» EXERCISE OBJECTIVE: Pictures in the records below must be left out. Return exactly the lines from the line with "www.wiggens.com" to the line with "Equipo Técnico y de", both included.

--- --- ---

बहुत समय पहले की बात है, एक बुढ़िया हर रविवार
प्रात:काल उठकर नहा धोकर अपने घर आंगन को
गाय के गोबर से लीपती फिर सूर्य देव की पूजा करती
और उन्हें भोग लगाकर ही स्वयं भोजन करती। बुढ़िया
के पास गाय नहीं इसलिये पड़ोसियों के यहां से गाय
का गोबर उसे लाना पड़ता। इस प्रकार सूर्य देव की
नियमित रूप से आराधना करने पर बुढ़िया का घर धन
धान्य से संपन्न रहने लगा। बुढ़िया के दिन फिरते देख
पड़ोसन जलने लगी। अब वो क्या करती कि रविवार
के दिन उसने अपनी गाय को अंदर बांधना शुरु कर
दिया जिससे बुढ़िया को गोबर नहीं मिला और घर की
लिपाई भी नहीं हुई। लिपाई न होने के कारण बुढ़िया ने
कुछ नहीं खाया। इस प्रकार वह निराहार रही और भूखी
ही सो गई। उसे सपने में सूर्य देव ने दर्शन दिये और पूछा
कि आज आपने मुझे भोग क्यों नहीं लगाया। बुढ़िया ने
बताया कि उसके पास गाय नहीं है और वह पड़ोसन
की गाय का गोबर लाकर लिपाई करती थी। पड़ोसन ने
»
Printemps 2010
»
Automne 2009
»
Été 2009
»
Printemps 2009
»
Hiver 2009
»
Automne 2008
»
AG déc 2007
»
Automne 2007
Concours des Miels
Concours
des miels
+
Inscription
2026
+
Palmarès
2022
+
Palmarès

--- --- ---

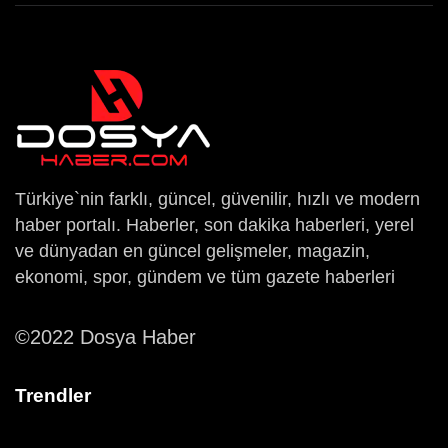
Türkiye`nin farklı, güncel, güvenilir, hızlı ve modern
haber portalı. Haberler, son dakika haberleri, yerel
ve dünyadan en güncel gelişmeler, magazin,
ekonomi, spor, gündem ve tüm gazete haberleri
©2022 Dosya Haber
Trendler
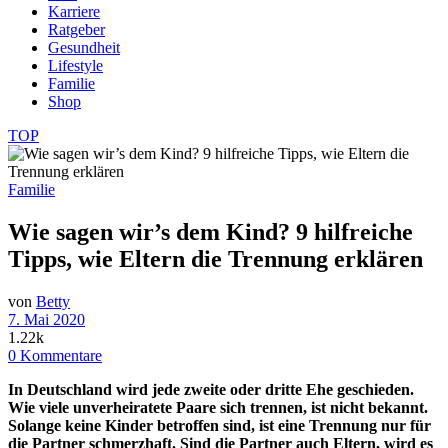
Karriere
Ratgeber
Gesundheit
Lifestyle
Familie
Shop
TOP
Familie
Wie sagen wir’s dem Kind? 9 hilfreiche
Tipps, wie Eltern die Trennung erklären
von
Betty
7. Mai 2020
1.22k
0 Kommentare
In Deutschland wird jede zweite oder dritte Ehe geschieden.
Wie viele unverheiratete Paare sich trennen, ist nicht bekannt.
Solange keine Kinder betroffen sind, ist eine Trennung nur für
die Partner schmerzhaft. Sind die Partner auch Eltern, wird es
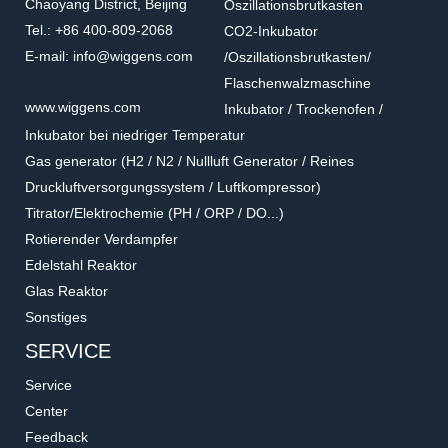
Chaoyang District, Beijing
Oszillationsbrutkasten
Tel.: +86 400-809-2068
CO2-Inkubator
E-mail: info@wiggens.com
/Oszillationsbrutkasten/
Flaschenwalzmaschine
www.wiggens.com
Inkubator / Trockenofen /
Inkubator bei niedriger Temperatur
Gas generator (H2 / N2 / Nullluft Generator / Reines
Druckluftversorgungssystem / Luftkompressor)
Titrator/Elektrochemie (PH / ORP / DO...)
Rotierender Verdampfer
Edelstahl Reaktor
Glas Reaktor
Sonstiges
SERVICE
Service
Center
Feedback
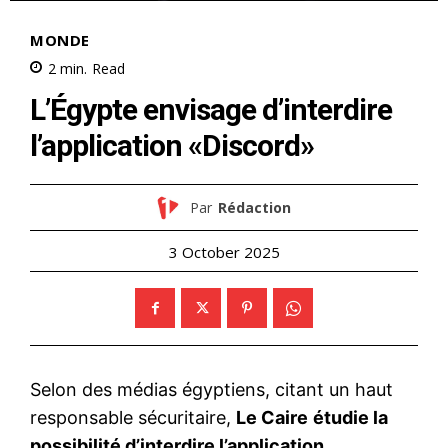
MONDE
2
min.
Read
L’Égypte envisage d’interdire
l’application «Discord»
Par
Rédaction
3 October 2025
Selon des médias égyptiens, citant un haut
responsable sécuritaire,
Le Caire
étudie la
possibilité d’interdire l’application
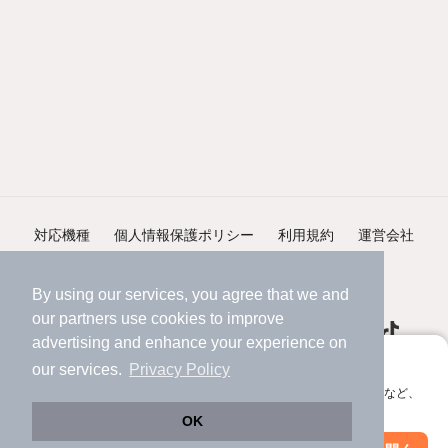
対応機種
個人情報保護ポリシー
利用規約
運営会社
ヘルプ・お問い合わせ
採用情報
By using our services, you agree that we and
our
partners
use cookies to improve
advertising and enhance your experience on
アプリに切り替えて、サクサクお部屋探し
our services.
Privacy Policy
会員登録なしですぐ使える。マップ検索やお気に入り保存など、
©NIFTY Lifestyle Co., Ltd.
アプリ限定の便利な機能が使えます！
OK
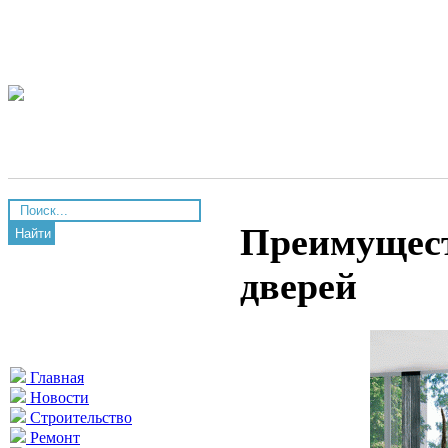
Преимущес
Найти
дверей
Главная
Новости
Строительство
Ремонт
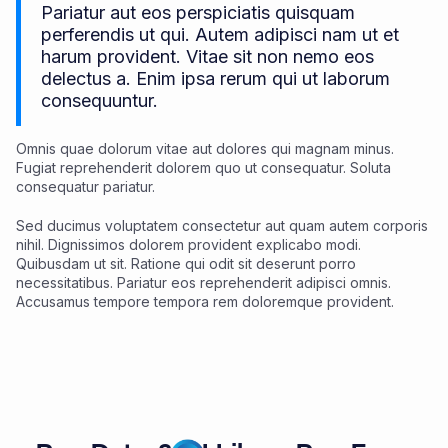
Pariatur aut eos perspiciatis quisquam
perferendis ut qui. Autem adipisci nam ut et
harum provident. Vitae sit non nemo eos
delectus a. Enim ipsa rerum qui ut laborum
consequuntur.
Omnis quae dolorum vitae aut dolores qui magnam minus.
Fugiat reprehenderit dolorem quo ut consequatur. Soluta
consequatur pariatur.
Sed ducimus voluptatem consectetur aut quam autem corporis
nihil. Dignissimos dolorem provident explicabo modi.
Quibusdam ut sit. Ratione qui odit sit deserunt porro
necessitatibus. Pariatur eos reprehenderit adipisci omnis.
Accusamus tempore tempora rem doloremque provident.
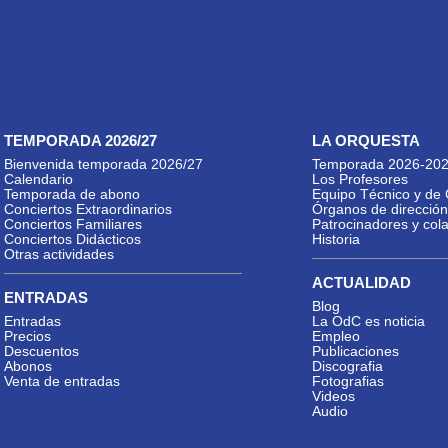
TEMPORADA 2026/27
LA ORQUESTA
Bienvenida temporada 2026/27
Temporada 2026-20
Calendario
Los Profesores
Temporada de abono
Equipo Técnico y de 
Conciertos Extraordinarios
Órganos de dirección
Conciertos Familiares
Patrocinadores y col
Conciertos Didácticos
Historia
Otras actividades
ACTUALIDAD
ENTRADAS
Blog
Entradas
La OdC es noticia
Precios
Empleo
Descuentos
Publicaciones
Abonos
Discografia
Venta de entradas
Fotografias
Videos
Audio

--- --- ---

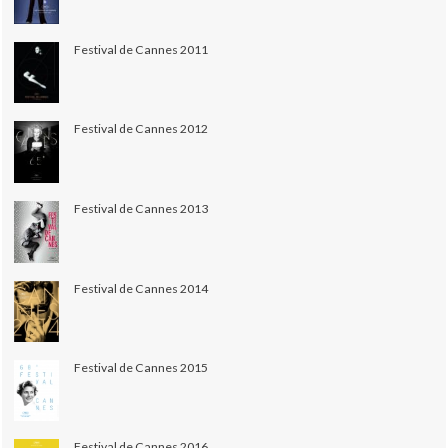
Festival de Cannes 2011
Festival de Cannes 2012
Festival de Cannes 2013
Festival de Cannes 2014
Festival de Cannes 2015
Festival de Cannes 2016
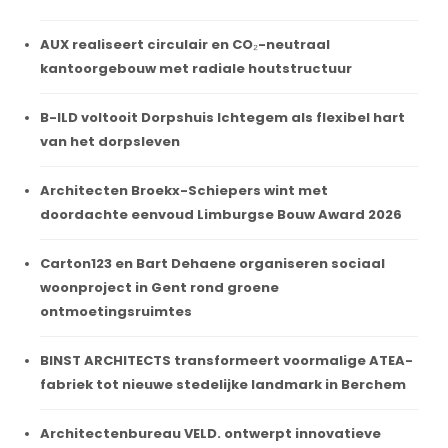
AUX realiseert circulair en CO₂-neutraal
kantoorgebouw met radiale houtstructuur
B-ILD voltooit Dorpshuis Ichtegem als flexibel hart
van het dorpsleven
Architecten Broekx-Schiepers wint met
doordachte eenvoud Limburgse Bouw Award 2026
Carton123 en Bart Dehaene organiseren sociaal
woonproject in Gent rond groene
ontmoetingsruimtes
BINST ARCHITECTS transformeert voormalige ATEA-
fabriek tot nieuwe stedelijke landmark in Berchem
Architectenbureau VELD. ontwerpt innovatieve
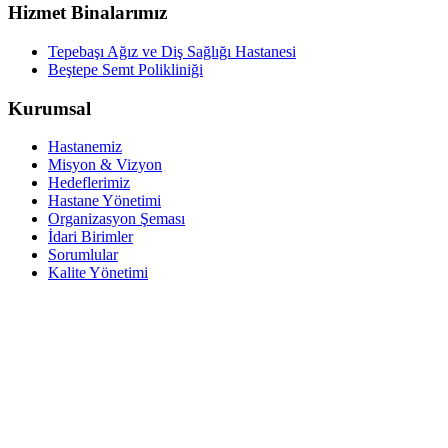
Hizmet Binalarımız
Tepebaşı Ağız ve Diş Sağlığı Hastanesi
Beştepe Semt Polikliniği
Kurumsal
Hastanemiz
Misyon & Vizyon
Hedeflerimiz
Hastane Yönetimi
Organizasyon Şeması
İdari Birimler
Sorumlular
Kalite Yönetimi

--- --- ---

» RESULT FOR THIS TASK:
www.wiggens.com
Inkubator / Trockenofen /
Inkubator bei niedriger Temperatur
Gas generator (H2 / N2 / Nullluft Generator / Reines
Druckluftversorgungssystem / Luftkompressor)
Titrator/Elektrochemie (PH / ORP / DO...)
Rotierender Verdampfer
Edelstahl Reaktor
Glas Reaktor
Sonstiges
SERVICE
Service
Center
Feedback
MONDE
2
min.
Read
L’Égypte envisage d’interdire
l’application «Discord»
Par
Rédaction
3 October 2025
Selon des médias égyptiens, citant un haut
responsable sécuritaire,
Le Caire
étudie la
possibilité d’interdire l’application
対応機種
個人情報保護ポリシー
利用規約
運営会社
ヘルプ・お問い合わせ
採用情報
By using our services, you agree that we and
our
partners
use cookies to improve
advertising and enhance your experience on
アプリに切り替えて、サクサクお部屋探し
our services.
Privacy Policy
会員登録なしですぐ使える。マップ検索やお気に入り保存など、
©NIFTY Lifestyle Co., Ltd.
アプリ限定の便利な機能が使えます！
OK
Преимущес
Найти
дверей
Главная
Новости
Строительство
Ремонт
Pariatur aut eos perspiciatis quisquam
perferendis ut qui. Autem adipisci nam ut et
harum provident. Vitae sit non nemo eos
delectus a. Enim ipsa rerum qui ut laborum
consequuntur.
Omnis quae dolorum vitae aut dolores qui magnam minus.
Fugiat reprehenderit dolorem quo ut consequatur. Soluta
consequatur pariatur.
Sed ducimus voluptatem consectetur aut quam autem corporis
nihil. Dignissimos dolorem provident explicabo modi.
Quibusdam ut sit. Ratione qui odit sit deserunt porro
necessitatibus. Pariatur eos reprehenderit adipisci omnis.
Accusamus tempore tempora rem doloremque provident.
TEMPORADA 2026/27
LA ORQUESTA
Bienvenida temporada 2026/27
Temporada 2026-20
Calendario
Los Profesores
Temporada de abono
Equipo Técnico y de 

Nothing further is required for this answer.